In a similar way, the Christian right today has absorbed the endemic violence in American society: they oppose reform of the gun laws, for example, and support the death penalty. They never quote the Sermon on the Mount but base their xenophobic and aggressive theology on Revelation. Osama bin Laden is as just as selective in his use of scripture. Most of the Muslim extremism that troubles us today is the product of societies that have suffered prolonged, hopeless conflict: the Middle East, Palestine, Chechnya, Afghanistan, Kashmir.

Religion, like any human activity, can be abused. You can have bad religion, as you can have bad cooking, bad art and bad sex. From the very beginning, religion got sucked into conflicts that were originally secular. In the past, however, prophets and sages recalled their co-religionists to the prime duty of compassion.

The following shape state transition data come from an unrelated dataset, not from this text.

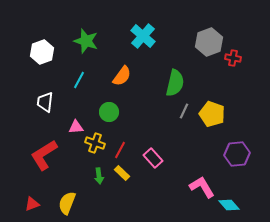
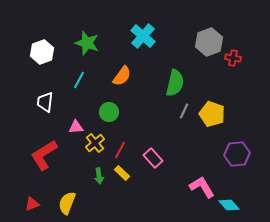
green star: moved 1 px right, 2 px down
yellow cross: rotated 30 degrees clockwise
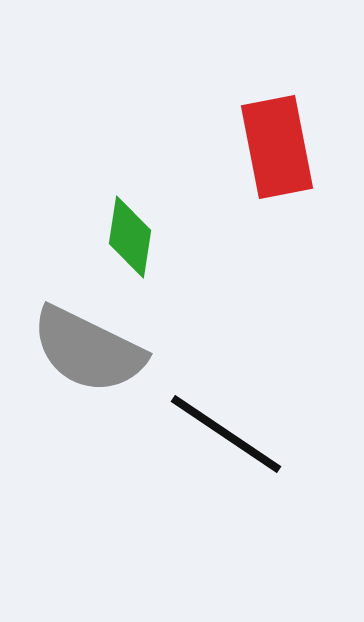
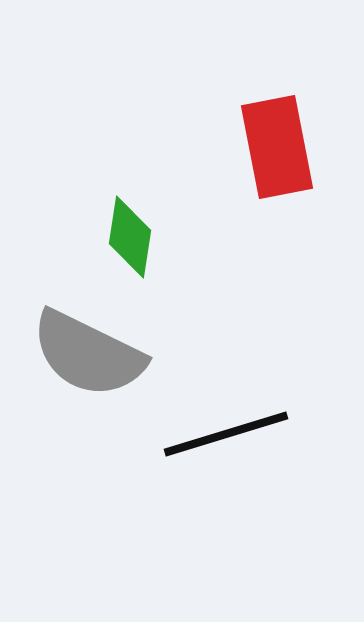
gray semicircle: moved 4 px down
black line: rotated 51 degrees counterclockwise
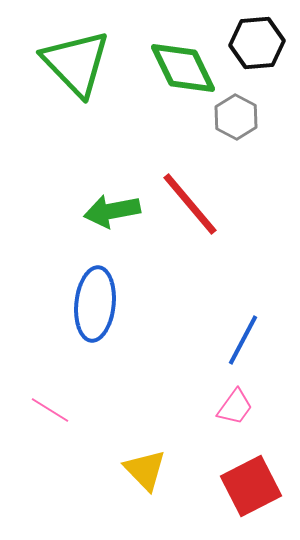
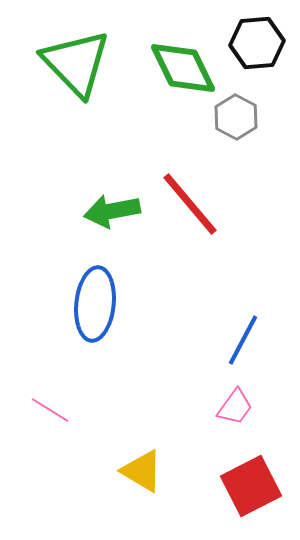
yellow triangle: moved 3 px left, 1 px down; rotated 15 degrees counterclockwise
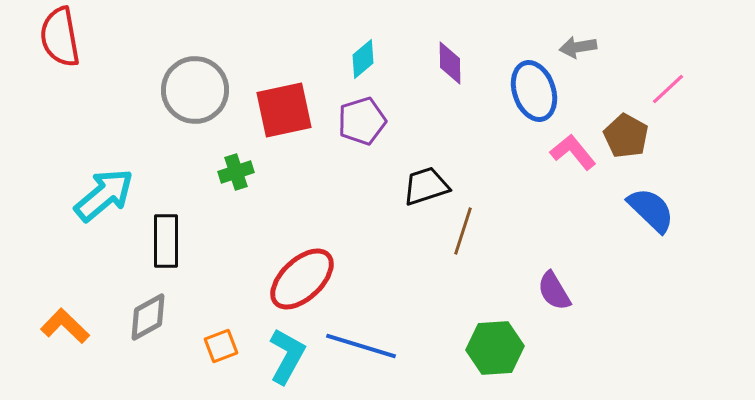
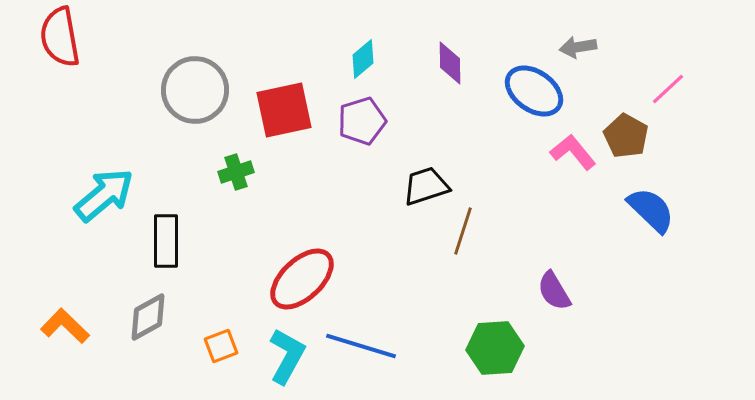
blue ellipse: rotated 36 degrees counterclockwise
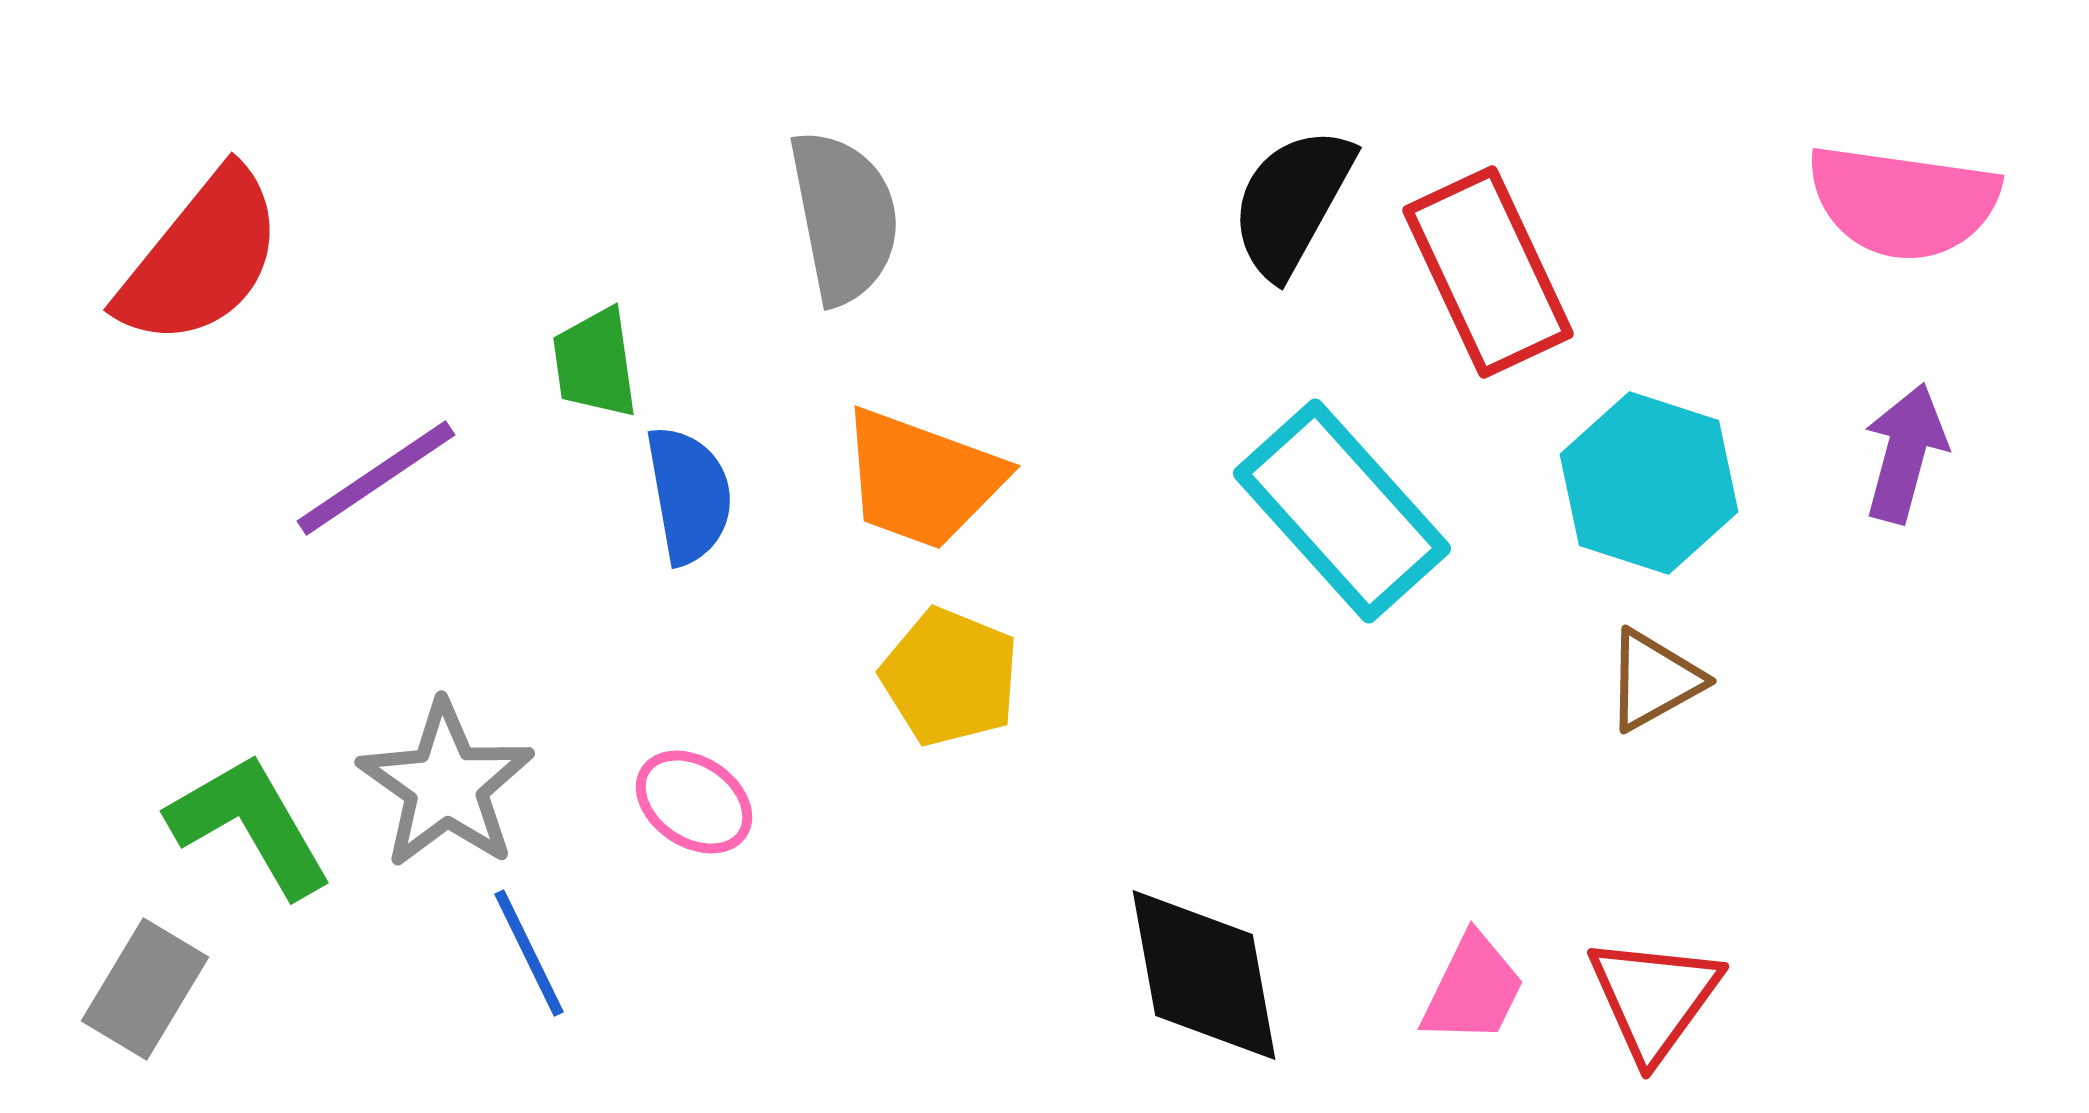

Today, we need religious people to be proactive in reforming their own traditions away from extremism. It is not enough simply to condemn other people’s violence. We need bishops, rabbis and imams to search for the seeds of aggression in their own scriptures, admit that their own faith has a history of hatred, and revise bigoted, self-serving textbooks. We should also question the efficacy of the current war against religious terror. By increasing violence in troubled regions, we contribute to the conditions that have always mobilised the faithful in their pernicious holy wars.